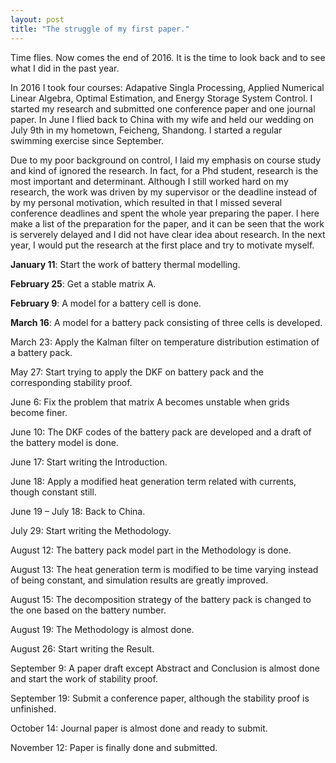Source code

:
 ```yaml
---
layout: post
title: "The struggle of my first paper."
---
```


Time flies. Now comes the end of 2016. It is the time to look back and to see what I did in the past year. 

In 2016 I took four courses: Adapative Singla Processing, Applied Numerical Linear Algebra, Optimal Estimation, and Energy Storage System Control. I started my research and submitted one conference paper and one journal paper. In June I flied back to China with my wife and held our wedding on July 9th in my hometown, Feicheng, Shandong. I started a regular swimming exercise since September. 

Due to my poor background on control, I laid my emphasis on course study and kind of ignored the research. In fact, for a Phd student, research is the most important and determinant. Although I still worked hard on my research, the work was driven by my supervisor or the deadline instead of by my personal motivation, which resulted in that I missed several conference deadlines and spent the whole year preparing the paper. I here make a list of the preparation for the paper, and it can be seen that the work is serverely delayed and I did not have clear idea about research. In the next year, I would put the research at the first place and try to motivate myself.



**January 11**: Start the work of battery thermal modelling.

**February 25**: Get a stable matrix A.

**February 9**: A model for a battery cell is done.

**March 16**: A model for a battery pack consisting of three cells is developed.

March 23: Apply the Kalman filter on temperature distribution estimation of a battery pack.

May 27: Start trying to apply the DKF on battery pack and the corresponding stability proof.

June 6: Fix the problem that matrix A becomes unstable when grids become finer.

June 10: The DKF codes of the battery pack are developed and a draft of the battery model is done.

June 17: Start writing the Introduction.

June 18: Apply a modified heat generation term related with currents, though constant still.

June 19 – July 18: Back to China.

July 29: Start writing the Methodology.

August 12: The battery pack model part in the Methodology is done.

August 13: The heat generation term is modified to be time varying instead of being constant, and simulation results are greatly improved.

August 15: The decomposition strategy of the battery pack is changed to the one based on the battery number.

August 19: The Methodology is almost done.

August 26: Start writing the Result.

September 9: A paper draft except Abstract and Conclusion is almost done and start the work of stability proof.

September 19: Submit a conference paper, although the stability proof is unfinished.

October 14: Journal paper is almost done and ready to submit.

November 12: Paper is finally done and submitted.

____

Task description » What number of lines in the listing contain the word "September"? Supply the number with no accompanying text.

Written solution » 3